The big thing we had to do was clear the building from a set designer who did events on the Strip and also had the building that Inside Style is in now, which is twice as big as our building. … He condensed everything down into our building when they foreclosed on the other building. We couldn’t see the front doors inside the building for the first three months we had it. It was so packed — actually up to the rafters full. … But what also happened was, we got to keep half the income of everything we sold out of it, and it actually paid for the down payment on the building.
How was business in the beginning?
Comstock: Main Street was really slow when we started in 2008. The main draw on the street was Casa Don Juan. There was Floyd Armstrong’s Armstrong Emporium, the filming of The Hangover. There wasn't a lot going on.
In December 2008, after the market crashed so bad, Floyd came over and said, “Boys, I made 38 cents today. How did you guys do?" We said, "Floyd, you beat us. We didn't make anything!" That’s how it was in the beginning.
What is your most vivid memory of Main Street?
Johnson: The first thing that pops up in my mind is not my favorite memory, but rather Main Street being destroyed! The upholstery place (Alex Rivas Upholstery) burned — this is the building that now houses Velveteen Rabbit — started by a gas explosion. Within a week, a couple of the businesses around them blew up and burned … Windows were blown out. It was pretty much a disaster area. Almost everything up and down Main Street was boarded up. Where the coffee shop and the brew pub are now, all those buildings across from us, all those buildings were boarded up. It looked like a war zone!

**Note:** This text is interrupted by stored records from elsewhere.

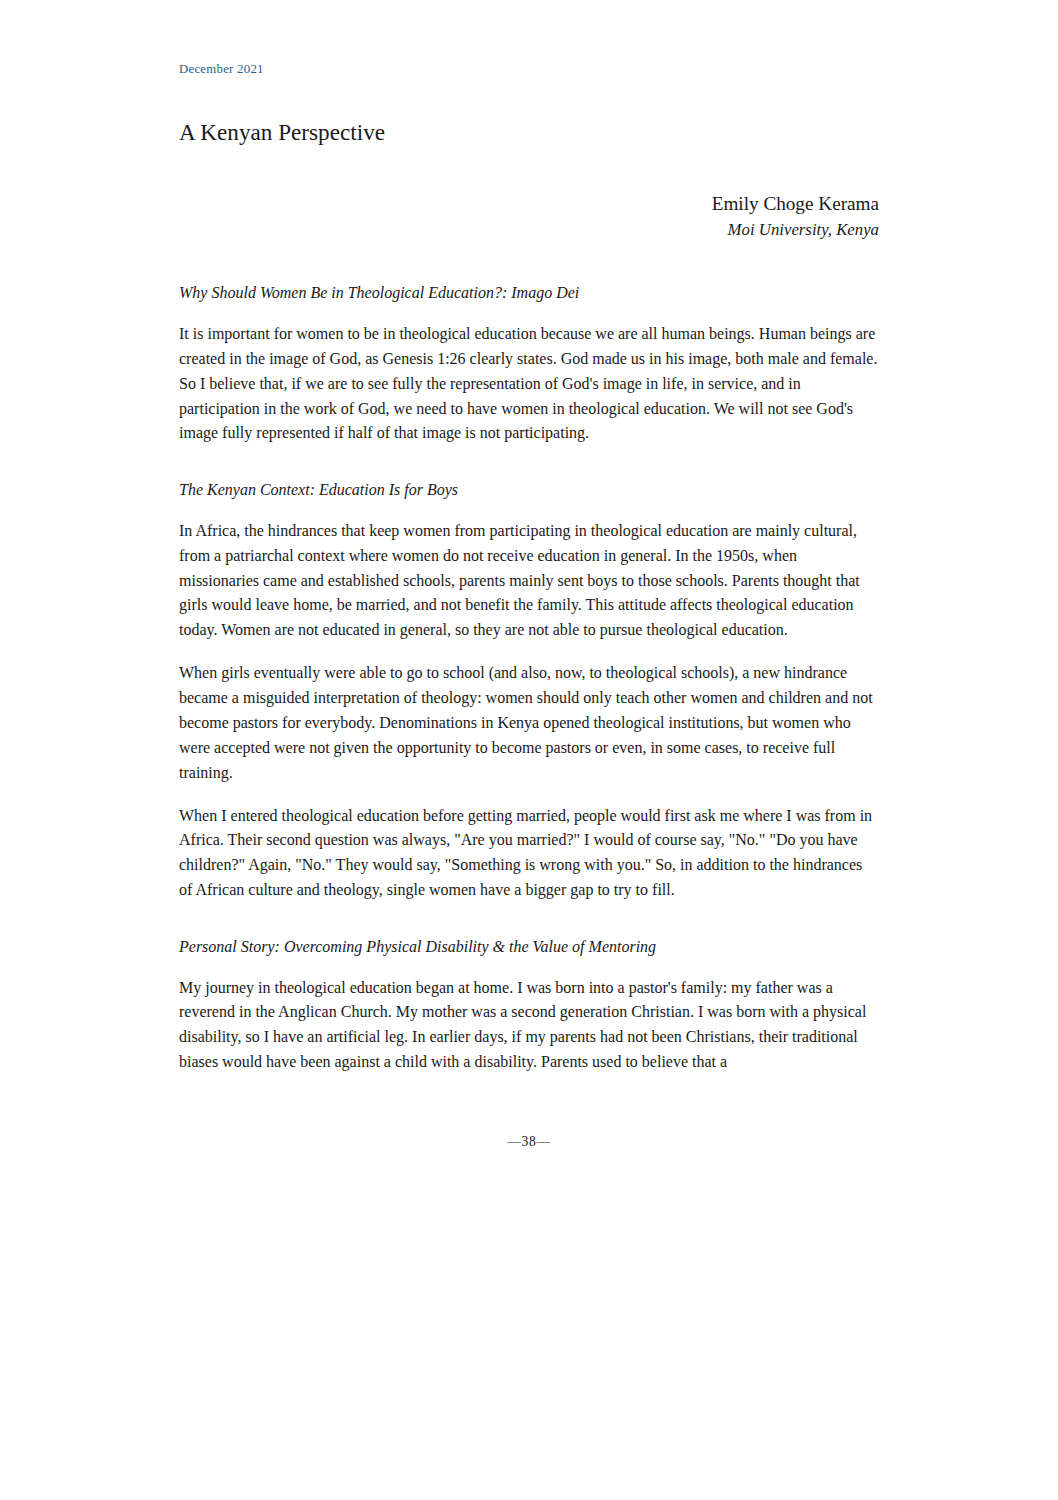December 2021
A Kenyan Perspective
Emily Choge Kerama
Moi University, Kenya
Why Should Women Be in Theological Education?: Imago Dei
It is important for women to be in theological education because we are all human beings. Human beings are created in the image of God, as Genesis 1:26 clearly states. God made us in his image, both male and female. So I believe that, if we are to see fully the representation of God's image in life, in service, and in participation in the work of God, we need to have women in theological education. We will not see God's image fully represented if half of that image is not participating.
The Kenyan Context: Education Is for Boys
In Africa, the hindrances that keep women from participating in theological education are mainly cultural, from a patriarchal context where women do not receive education in general. In the 1950s, when missionaries came and established schools, parents mainly sent boys to those schools. Parents thought that girls would leave home, be married, and not benefit the family. This attitude affects theological education today. Women are not educated in general, so they are not able to pursue theological education.
When girls eventually were able to go to school (and also, now, to theological schools), a new hindrance became a misguided interpretation of theology: women should only teach other women and children and not become pastors for everybody. Denominations in Kenya opened theological institutions, but women who were accepted were not given the opportunity to become pastors or even, in some cases, to receive full training.
When I entered theological education before getting married, people would first ask me where I was from in Africa. Their second question was always, "Are you married?" I would of course say, "No." "Do you have children?" Again, "No." They would say, "Something is wrong with you." So, in addition to the hindrances of African culture and theology, single women have a bigger gap to try to fill.
Personal Story: Overcoming Physical Disability & the Value of Mentoring
My journey in theological education began at home. I was born into a pastor's family: my father was a reverend in the Anglican Church. My mother was a second generation Christian. I was born with a physical disability, so I have an artificial leg. In earlier days, if my parents had not been Christians, their traditional biases would have been against a child with a disability. Parents used to believe that a
—38—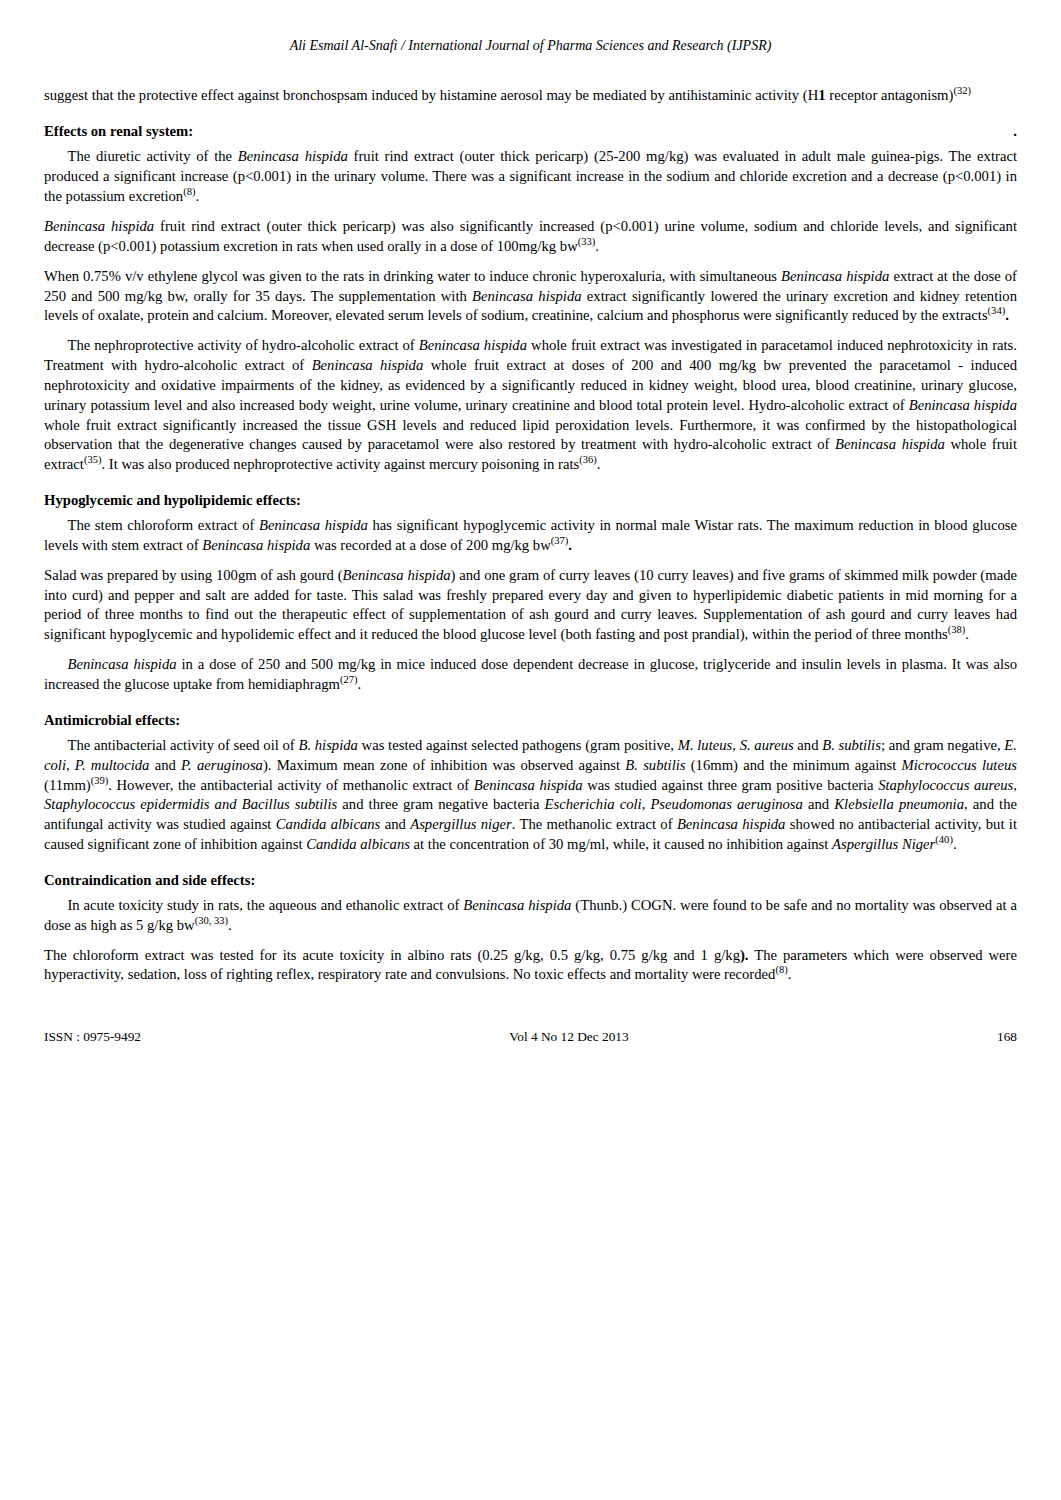Ali Esmail Al-Snafi / International Journal of Pharma Sciences and Research (IJPSR)
suggest that the protective effect against bronchospsam induced by histamine aerosol may be mediated by antihistaminic activity (H1 receptor antagonism)(32)
Effects on renal system: .
The diuretic activity of the Benincasa hispida fruit rind extract (outer thick pericarp) (25-200 mg/kg) was evaluated in adult male guinea-pigs. The extract produced a significant increase (p<0.001) in the urinary volume. There was a significant increase in the sodium and chloride excretion and a decrease (p<0.001) in the potassium excretion(8).
Benincasa hispida fruit rind extract (outer thick pericarp) was also significantly increased (p<0.001) urine volume, sodium and chloride levels, and significant decrease (p<0.001) potassium excretion in rats when used orally in a dose of 100mg/kg bw(33).
When 0.75% v/v ethylene glycol was given to the rats in drinking water to induce chronic hyperoxaluria, with simultaneous Benincasa hispida extract at the dose of 250 and 500 mg/kg bw, orally for 35 days. The supplementation with Benincasa hispida extract significantly lowered the urinary excretion and kidney retention levels of oxalate, protein and calcium. Moreover, elevated serum levels of sodium, creatinine, calcium and phosphorus were significantly reduced by the extracts(34).
The nephroprotective activity of hydro-alcoholic extract of Benincasa hispida whole fruit extract was investigated in paracetamol induced nephrotoxicity in rats. Treatment with hydro-alcoholic extract of Benincasa hispida whole fruit extract at doses of 200 and 400 mg/kg bw prevented the paracetamol - induced nephrotoxicity and oxidative impairments of the kidney, as evidenced by a significantly reduced in kidney weight, blood urea, blood creatinine, urinary glucose, urinary potassium level and also increased body weight, urine volume, urinary creatinine and blood total protein level. Hydro-alcoholic extract of Benincasa hispida whole fruit extract significantly increased the tissue GSH levels and reduced lipid peroxidation levels. Furthermore, it was confirmed by the histopathological observation that the degenerative changes caused by paracetamol were also restored by treatment with hydro-alcoholic extract of Benincasa hispida whole fruit extract(35). It was also produced nephroprotective activity against mercury poisoning in rats(36).
Hypoglycemic and hypolipidemic effects:
The stem chloroform extract of Benincasa hispida has significant hypoglycemic activity in normal male Wistar rats. The maximum reduction in blood glucose levels with stem extract of Benincasa hispida was recorded at a dose of 200 mg/kg bw(37).
Salad was prepared by using 100gm of ash gourd (Benincasa hispida) and one gram of curry leaves (10 curry leaves) and five grams of skimmed milk powder (made into curd) and pepper and salt are added for taste. This salad was freshly prepared every day and given to hyperlipidemic diabetic patients in mid morning for a period of three months to find out the therapeutic effect of supplementation of ash gourd and curry leaves. Supplementation of ash gourd and curry leaves had significant hypoglycemic and hypolidemic effect and it reduced the blood glucose level (both fasting and post prandial), within the period of three months(38).
Benincasa hispida in a dose of 250 and 500 mg/kg in mice induced dose dependent decrease in glucose, triglyceride and insulin levels in plasma. It was also increased the glucose uptake from hemidiaphragm(27).
Antimicrobial effects:
The antibacterial activity of seed oil of B. hispida was tested against selected pathogens (gram positive, M. luteus, S. aureus and B. subtilis; and gram negative, E. coli, P. multocida and P. aeruginosa). Maximum mean zone of inhibition was observed against B. subtilis (16mm) and the minimum against Micrococcus luteus (11mm)(39). However, the antibacterial activity of methanolic extract of Benincasa hispida was studied against three gram positive bacteria Staphylococcus aureus, Staphylococcus epidermidis and Bacillus subtilis and three gram negative bacteria Escherichia coli, Pseudomonas aeruginosa and Klebsiella pneumonia, and the antifungal activity was studied against Candida albicans and Aspergillus niger. The methanolic extract of Benincasa hispida showed no antibacterial activity, but it caused significant zone of inhibition against Candida albicans at the concentration of 30 mg/ml, while, it caused no inhibition against Aspergillus Niger(40).
Contraindication and side effects:
In acute toxicity study in rats, the aqueous and ethanolic extract of Benincasa hispida (Thunb.) COGN. were found to be safe and no mortality was observed at a dose as high as 5 g/kg bw(30, 33).
The chloroform extract was tested for its acute toxicity in albino rats (0.25 g/kg, 0.5 g/kg, 0.75 g/kg and 1 g/kg). The parameters which were observed were hyperactivity, sedation, loss of righting reflex, respiratory rate and convulsions. No toxic effects and mortality were recorded(8).
ISSN : 0975-9492 Vol 4 No 12 Dec 2013 168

Sum up the evolution of Main Street and/or the Arts District over the time you were there.
Comstock: Main Street went from nothing to incredible. I mean, there was nothing going on down there. When we originally moved in, we were the only antique business on Main Street. All these years later, Martins Mart is the only other retail that was there when we opened. Everything else is new.
How did you survive the Covid-19 Shutdown?
Johnson: COVID-19 was difficult, but we turned a profit all through the pandemic. So, even though we were closed four and a half months total, we still did well, and then when restrictions started to be lifted, we did even better.
Will you continue any part of the business outside this location?
Comstock: We’ll keep selling records with Red Kat (which has moved to a new location further south down Main Street), but that's just because I kind of enjoy that. They asked me to, and I said I'd do it. But that's more hobby than work.
How will you fill your extra time now?
Johnson: Of course, we're planning on traveling. We've been looking at RV travel trailers or maybe a Class C, but at this point, we're so busy closing that we don't really dwell on that too much. Not yet.
What will happen to all the merchandise you had in the shop?
Comstock: It’s all sold! We had an auction house take over sales, and that ended Wednesday, April 27. The remainder went in the dumpster. Stragglers had a few days to claim any items.